Mort de Mikhaïl Gorbatchev : "L'homme qui a tenté de transformer une dictature en démocratie", estime Jacques Attali
Mikhaïl Gorbatchev est mort mardi à 91 ans. Le dernier président de L'URSS était "homme vraiment libre à l'égard de l'ancien système", estime l'ancien conseiller spécial de François Miterrand.
L'ancien président soviétique Mikhail Gorbachev prononce un discours lors d'une conférenc, le 5 octobre 2009 à Genève. (FABRICE COFFRINI / AFP)
"Mikhaïl Gorbatchev restera dans l'histoire comme l'homme qui a tenté de transformer une dictature en démocratie", réagit mardi 30 août sur franceinfo Jacques Attali, ancien conseiller spécial de François Miterrand, après la mort du dernier dirigeant de l'URSS. Il garde de Mikhaïl Gorbatchev "le souvenir d'un homme vraiment libre à l'égard de l'ancien système". "On n'a pas fait du tout ce qu'il fallait pour l'aider à stabiliser un régime qu'il voulait démocratique.

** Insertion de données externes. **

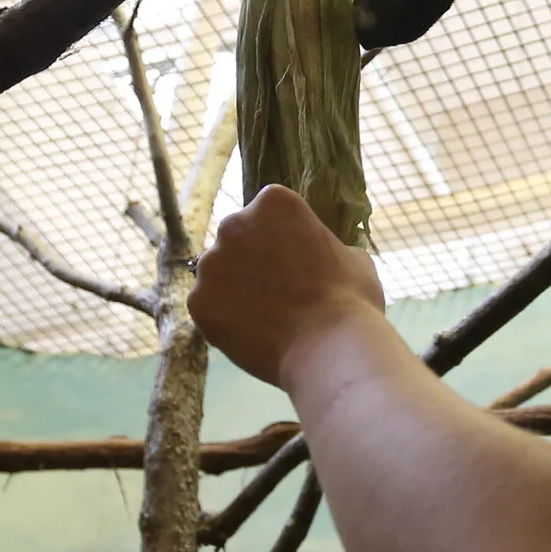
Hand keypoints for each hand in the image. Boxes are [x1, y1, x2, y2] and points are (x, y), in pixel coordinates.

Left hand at [189, 184, 385, 385]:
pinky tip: (252, 333)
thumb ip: (325, 247)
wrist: (328, 348)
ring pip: (218, 273)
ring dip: (235, 288)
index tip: (297, 261)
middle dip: (252, 259)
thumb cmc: (350, 298)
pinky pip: (208, 306)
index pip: (268, 212)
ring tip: (265, 316)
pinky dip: (224, 319)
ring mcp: (211, 263)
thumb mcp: (352, 257)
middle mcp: (234, 224)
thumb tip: (320, 256)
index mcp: (273, 203)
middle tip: (279, 290)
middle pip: (237, 237)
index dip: (283, 238)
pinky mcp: (198, 301)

On connaît la suite", explique Jacques Attali.
franceinfo : Quel souvenir gardez-vous de Mikhaïl Gorbatchev ?
Jacques Attali : J'ai eu le privilège de le connaître très vite puisque je l'ai rencontré avec François Mitterrand, quand il était ministre de l'Agriculture et où il a ouvertement critiqué le système soviétique. J'ai gardé le souvenir d'un homme vraiment libre à l'égard de l'ancien système. Après sa prise du pouvoir, il y a eu un moment incroyable lors de la première rencontre avec Mitterrand où on pensait qu'il allait lire une note comme tous ses prédécesseurs. Il a en effet sorti un papier, mais il a pris des notes.
"C'était un vrai moment de bascule historique où on voyait un dirigeant soviétique être libre à l'égard de tout ce qui pouvait lui imposer une ligne."
Jacques Attali, ancien conseiller spécial de François Miterrand à franceinfo
Il avait vraiment choisi une voie qu'il avait murie, qui était celle de maintenir le système de propriété collective et de l'Union soviétique mais d'installer un système démocratique, de progressivement faire disparaître la peur et de ne plus tirer sur la foule. À partir du moment où ceci a été fait, naturellement, le système ne pouvait que s'effondrer. Il a fallu trois ans pour qu'il s'effondre.
Quelles relations entretenait-t-il avec François Mitterrand ?
C'était une relation très complice, très amicale et en même temps très inquiète parce qu'il passait son temps à dire : "Aidez-moi, sinon il va y avoir un coup d'État contre moi". C'est d'ailleurs pourquoi il y a eu un coup d'Etat contre lui dont il a réussi à sortir mais qui n'était qu'une façon de retarder son départ. Ce qu'il n'a pas vu, c'est que son choix d'une démocratie allait remettre en cause l'existence même de l'Union soviétique. Il pensait que l'homo sovieticus existait et que jamais les différentes provinces, l'Ukraine en particulier, deviennent un jour indépendantes.
Comment expliquez-vous son aura à l'international et son impopularité en Russie ?
Peu de gens ont autant mérité que lui le prix Nobel de la paix, car il véritablement tout fait pour cela. La chute du mur de Berlin n'est rien. C'est lui qui l'a faite. À partir du moment où en août 1989, il ordonne au premier ministre hongrois Miklos Németh d'ouvrir la frontière entre la Hongrie et l'Autriche, tous les Allemands de l'Est peuvent passer en Allemagne de l'Ouest et la chute du Mur était déjà une réalité. Mais tout le monde à l'Ouest, en particulier américains, pensait que Gorbatchev était un Soviétique comme les autres.
On n'a pas fait du tout ce qu'il fallait pour l'aider à stabiliser un régime qu'il voulait démocratique. Ensuite, on connaît la suite. Tout s'est défait. Il était un vrai démocrate et les Américains pensaient qu'il était une marionnette qui allait laisser la place à d'autres dictateurs. Ce qui s'est produit, mais parce qu'on n'a pas aidé à réussir la transformation démocratique.
Est ce qu'il restera dans l'histoire ?
Il restera dans l'histoire, certainement détesté par ceux qui auraient rêvé du maintien de l'URSS. Il restera dans l'histoire comme l'homme qui a tenté de transformer une dictature en démocratie. Il était certainement en tout cas dans le sens de l'histoire puisque évidemment, le sens de l'histoire, c'est d'aller vers plus de liberté pour chacun.